The psychological and operational logic of wiping after exfiltration is layered. First, it destroys forensic evidence of how the attackers got in and what they accessed, complicating any attempt to understand the full scope of the breach. Second, it maximises disruption to the victim organisation, forcing a costly and time-consuming rebuild of infrastructure. Third, it sends a public signal, in this case a geopolitical one, amplified by Handala displaying its logo on affected login screens. The destruction is the message. The data theft is the prize collected quietly before the message is delivered.
Security researchers have noted that this steal-then-wipe pattern has been appearing with greater frequency in state-aligned operations. It was visible in Russian operations against Ukrainian targets before and during the 2022 invasion, and Iran-linked groups have been refining similar techniques over the past several years. What distinguishes the Stryker incident, if Handala’s claims are even partially accurate, is the claimed scale of data removed before the wiper was triggered and the apparent reach into devices across dozens of countries simultaneously.
The healthcare dimension of the attack also deserves technical scrutiny. Stryker’s Lifenet system, which transmits electrocardiogram data from ambulances to hospitals, was knocked offline in Maryland and potentially elsewhere.
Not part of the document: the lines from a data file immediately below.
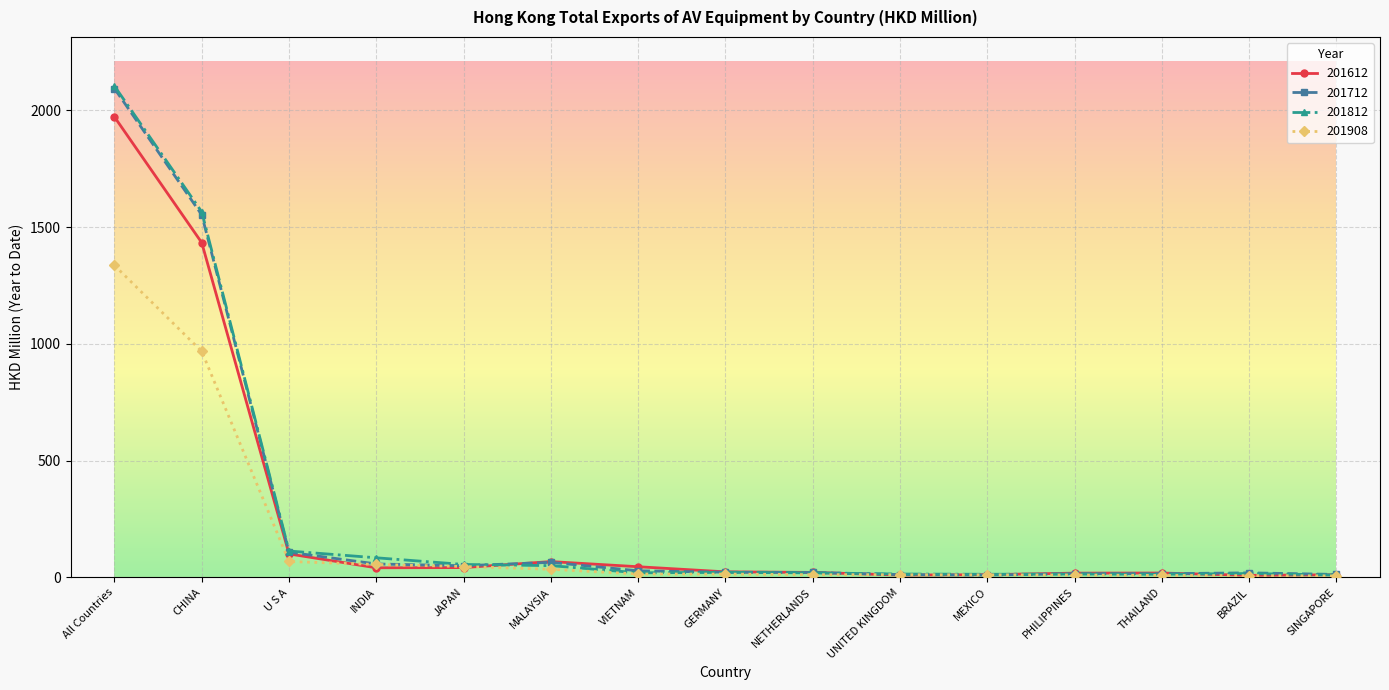

What is the difference between the maximum and second lowest values in the 201908 series?

1328.3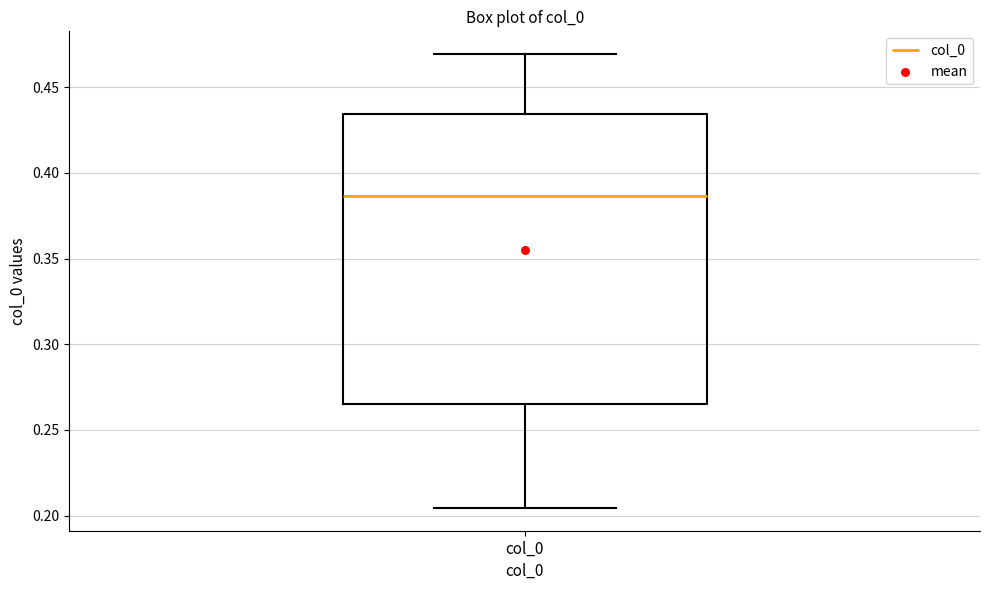

Transcribe this box plot: give where the median line is, the range the box spans, and where the two whiskers end, as read against the y-axis. The values are not printed on the chart, so give them approximately, as read against the axis.

median 0.385, box 0.265 to 0.435, whiskers 0.205 to 0.470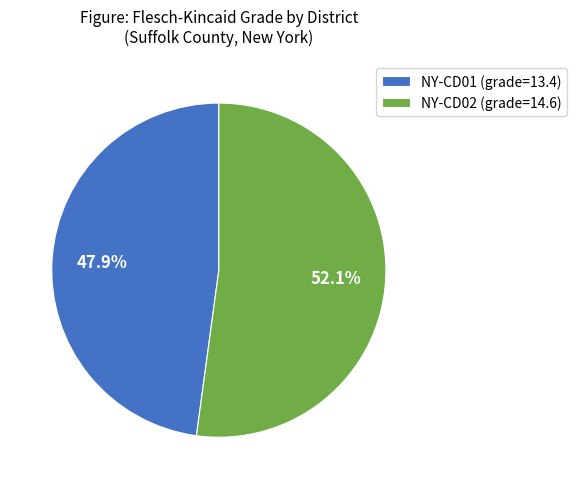

What is the majority slice?

NY-CD02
This is not a consequence of targeting medical devices directly. It is a consequence of the underlying Microsoft network infrastructure being disrupted, which in turn severed the connectivity that medical systems depend on. Modern hospitals and medical device networks are deeply entangled with corporate IT infrastructure, and that entanglement creates cascading failure pathways that attackers may not even need to deliberately target.
The broader lesson from the technical architecture of this attack is that the most damaging cyberoperations are no longer defined by a single dramatic action. They are defined by sequencing. Getting in quietly, staying long enough to extract what is valuable, and then detonating on the way out. That model requires a higher level of operational discipline and technical capability than a simple smash-and-grab. The fact that a hacktivist group with documented ties to Tehran appears to be executing it at this scale suggests that the line between loosely organised hacktivism and structured intelligence operations has become very thin, or perhaps no longer exists at all.